I don’t remember Lloyd ever proposing that ME/CFS is a psychological disorder. He has been quite a CBT/GET proponent, though and I wrote a blog about that – one of the few negative blogs I’ve written about a researcher:
The Decline and Fall of an ME/CFS Researcher? the Case of Andrew Lloyd
https://www.healthrising.org/blog/2015/05/16/the-decline-and-fall-of-an-mecfs-researcher-the-case-of-andrew-lloyd/
Lloyd also, of course, created the Dubbo studies – which I still consider perhaps the most important studies ever done in ME/CFS. Two years ago he wrote this in a paper
https://pubmed.ncbi.nlm.nih.gov/32248536/
He’s overwhelmingly focused on physiological research but really hasn’t done much in the ME/CFS field recently. He’s a mixed bag for sure.
Other doctors say the same thing: that once they get to know what an ME/CFS patient looks like it’s easy to quickly identify them.
Whoa. I did not know that Andrew Lloyd was into CBT and GET. He definitely needs to check out the new NICE guidelines and understand why these therapies are bad for people with ME. Interesting how doctors can identify ME when they get to know what they look like. That reminds me of Osler and the importance of listening to the symptoms that patients report instead of focusing so much on tests. Wish there were more doctors like that. That being said, a good diagnostic test would be helpful, like Ron Davis’s nanoneedle. I sure hope that becomes ready for prime time soon.

> _Dataset records_
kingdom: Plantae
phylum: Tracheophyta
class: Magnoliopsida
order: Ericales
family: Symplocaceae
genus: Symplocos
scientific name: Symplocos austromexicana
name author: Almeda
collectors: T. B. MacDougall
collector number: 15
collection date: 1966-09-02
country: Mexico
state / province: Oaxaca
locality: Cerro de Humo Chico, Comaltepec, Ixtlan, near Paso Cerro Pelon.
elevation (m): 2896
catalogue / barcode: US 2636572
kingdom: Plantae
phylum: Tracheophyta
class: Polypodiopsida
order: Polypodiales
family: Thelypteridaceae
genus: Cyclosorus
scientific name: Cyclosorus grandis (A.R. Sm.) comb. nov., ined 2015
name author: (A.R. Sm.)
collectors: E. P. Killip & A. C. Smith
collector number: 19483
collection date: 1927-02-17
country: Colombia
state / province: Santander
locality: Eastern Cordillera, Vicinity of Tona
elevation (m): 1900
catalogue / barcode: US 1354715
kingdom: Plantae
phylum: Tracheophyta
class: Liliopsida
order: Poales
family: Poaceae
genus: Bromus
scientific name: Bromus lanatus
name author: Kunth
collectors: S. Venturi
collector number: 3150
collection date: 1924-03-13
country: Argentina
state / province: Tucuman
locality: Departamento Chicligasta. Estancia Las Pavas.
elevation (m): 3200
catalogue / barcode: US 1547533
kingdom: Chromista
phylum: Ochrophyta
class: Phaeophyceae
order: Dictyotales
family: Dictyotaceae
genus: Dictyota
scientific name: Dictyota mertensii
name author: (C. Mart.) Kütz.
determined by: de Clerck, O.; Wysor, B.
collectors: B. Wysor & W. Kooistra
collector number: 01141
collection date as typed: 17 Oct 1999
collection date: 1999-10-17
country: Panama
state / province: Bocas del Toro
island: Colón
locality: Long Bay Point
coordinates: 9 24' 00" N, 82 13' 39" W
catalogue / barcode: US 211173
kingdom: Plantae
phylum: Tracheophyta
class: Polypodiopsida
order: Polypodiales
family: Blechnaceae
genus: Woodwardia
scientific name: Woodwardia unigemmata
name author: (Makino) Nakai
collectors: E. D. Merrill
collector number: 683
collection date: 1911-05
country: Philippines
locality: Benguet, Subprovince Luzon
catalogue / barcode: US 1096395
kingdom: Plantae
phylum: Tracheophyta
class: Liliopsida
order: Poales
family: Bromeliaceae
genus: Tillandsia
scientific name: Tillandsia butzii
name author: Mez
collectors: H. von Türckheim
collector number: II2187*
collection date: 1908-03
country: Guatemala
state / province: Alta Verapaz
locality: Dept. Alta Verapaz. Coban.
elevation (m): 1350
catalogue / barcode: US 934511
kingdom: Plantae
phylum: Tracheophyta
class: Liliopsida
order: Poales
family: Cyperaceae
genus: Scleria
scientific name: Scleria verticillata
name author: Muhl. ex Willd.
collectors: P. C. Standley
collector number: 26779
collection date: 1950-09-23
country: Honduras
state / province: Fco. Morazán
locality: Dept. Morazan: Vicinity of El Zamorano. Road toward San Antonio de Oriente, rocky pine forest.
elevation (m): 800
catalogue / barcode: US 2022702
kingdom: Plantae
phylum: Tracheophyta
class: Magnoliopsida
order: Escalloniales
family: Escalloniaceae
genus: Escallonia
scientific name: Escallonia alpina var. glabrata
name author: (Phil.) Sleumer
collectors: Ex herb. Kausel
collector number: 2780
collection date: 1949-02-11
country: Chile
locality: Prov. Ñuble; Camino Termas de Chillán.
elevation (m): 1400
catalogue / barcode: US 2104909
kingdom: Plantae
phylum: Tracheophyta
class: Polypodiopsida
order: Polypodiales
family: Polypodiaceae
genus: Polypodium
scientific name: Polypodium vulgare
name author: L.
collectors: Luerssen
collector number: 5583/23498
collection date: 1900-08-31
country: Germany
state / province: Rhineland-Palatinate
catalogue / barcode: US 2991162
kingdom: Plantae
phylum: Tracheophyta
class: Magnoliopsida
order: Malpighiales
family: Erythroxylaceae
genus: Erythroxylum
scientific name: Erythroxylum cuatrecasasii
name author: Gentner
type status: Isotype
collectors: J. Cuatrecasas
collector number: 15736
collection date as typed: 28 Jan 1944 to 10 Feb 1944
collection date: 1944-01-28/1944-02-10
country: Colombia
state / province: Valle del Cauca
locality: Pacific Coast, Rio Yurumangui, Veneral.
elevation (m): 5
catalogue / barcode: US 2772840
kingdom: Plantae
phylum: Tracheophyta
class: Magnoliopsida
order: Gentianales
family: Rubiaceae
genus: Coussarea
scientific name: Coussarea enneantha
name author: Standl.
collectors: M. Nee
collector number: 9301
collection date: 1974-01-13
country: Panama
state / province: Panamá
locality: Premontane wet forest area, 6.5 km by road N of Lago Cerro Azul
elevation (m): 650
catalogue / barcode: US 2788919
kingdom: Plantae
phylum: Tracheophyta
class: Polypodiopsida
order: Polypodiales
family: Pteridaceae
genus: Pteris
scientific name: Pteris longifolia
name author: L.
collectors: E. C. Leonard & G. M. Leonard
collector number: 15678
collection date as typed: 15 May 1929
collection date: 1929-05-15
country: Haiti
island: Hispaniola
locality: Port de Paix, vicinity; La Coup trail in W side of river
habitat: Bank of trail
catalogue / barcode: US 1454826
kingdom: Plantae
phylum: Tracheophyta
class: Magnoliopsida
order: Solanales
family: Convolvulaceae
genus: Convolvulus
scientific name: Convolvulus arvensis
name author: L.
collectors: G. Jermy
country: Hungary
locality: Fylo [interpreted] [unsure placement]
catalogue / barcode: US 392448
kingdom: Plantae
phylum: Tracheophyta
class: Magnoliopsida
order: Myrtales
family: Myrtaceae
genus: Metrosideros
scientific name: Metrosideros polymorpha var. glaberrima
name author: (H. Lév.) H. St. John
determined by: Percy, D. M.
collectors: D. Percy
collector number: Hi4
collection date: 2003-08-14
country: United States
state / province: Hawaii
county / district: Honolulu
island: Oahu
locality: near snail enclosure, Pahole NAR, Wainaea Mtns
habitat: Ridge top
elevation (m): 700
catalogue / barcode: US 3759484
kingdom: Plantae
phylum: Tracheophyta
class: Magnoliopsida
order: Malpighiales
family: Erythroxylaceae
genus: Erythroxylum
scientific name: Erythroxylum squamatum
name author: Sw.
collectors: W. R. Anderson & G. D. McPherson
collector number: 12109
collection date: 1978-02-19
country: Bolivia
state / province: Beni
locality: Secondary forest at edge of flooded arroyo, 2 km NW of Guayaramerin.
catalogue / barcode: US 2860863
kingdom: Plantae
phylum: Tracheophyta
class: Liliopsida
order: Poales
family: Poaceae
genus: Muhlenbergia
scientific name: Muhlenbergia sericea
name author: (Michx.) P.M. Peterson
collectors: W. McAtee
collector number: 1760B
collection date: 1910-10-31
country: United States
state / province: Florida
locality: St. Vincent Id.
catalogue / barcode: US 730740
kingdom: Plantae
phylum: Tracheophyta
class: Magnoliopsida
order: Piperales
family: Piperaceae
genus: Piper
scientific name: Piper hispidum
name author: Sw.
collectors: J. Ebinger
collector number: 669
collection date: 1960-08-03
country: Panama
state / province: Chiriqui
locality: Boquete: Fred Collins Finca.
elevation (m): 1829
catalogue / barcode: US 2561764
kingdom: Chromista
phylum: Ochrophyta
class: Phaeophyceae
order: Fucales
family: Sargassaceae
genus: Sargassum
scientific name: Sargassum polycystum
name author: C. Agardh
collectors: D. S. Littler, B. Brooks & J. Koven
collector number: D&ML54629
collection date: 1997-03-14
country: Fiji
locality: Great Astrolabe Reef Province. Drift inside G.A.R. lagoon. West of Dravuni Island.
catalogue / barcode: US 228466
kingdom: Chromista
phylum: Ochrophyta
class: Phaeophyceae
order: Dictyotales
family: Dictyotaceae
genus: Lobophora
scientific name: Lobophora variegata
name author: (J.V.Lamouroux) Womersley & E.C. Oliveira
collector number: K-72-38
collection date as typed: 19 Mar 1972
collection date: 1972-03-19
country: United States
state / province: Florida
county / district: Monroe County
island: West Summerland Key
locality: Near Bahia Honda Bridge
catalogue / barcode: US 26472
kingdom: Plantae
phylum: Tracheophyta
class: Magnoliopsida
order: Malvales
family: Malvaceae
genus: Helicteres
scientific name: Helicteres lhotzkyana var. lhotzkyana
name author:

> _Work instructions_
a. Sum up the comments on Andrew Lloyd in two sentences.
b. Retype the comments on Andrew Lloyd between "I don’t remember" and "bag for sure.", inclusive.

> _Answers for the tasks_
a. One commenter does not recall Lloyd ever proposing that ME/CFS is a psychological disorder but notes that he has been a CBT/GET proponent, and calls him a mixed bag who created the Dubbo studies but has not done much in the ME/CFS field recently. Another commenter, surprised that Lloyd was into CBT and GET, says he should check out the new NICE guidelines and hopes a diagnostic test like Ron Davis's nanoneedle becomes ready for prime time soon.

b.
I don’t remember Lloyd ever proposing that ME/CFS is a psychological disorder. He has been quite a CBT/GET proponent, though and I wrote a blog about that – one of the few negative blogs I’ve written about a researcher:
The Decline and Fall of an ME/CFS Researcher? the Case of Andrew Lloyd
https://www.healthrising.org/blog/2015/05/16/the-decline-and-fall-of-an-mecfs-researcher-the-case-of-andrew-lloyd/
Lloyd also, of course, created the Dubbo studies – which I still consider perhaps the most important studies ever done in ME/CFS. Two years ago he wrote this in a paper
https://pubmed.ncbi.nlm.nih.gov/32248536/
He’s overwhelmingly focused on physiological research but really hasn’t done much in the ME/CFS field recently. He’s a mixed bag for sure.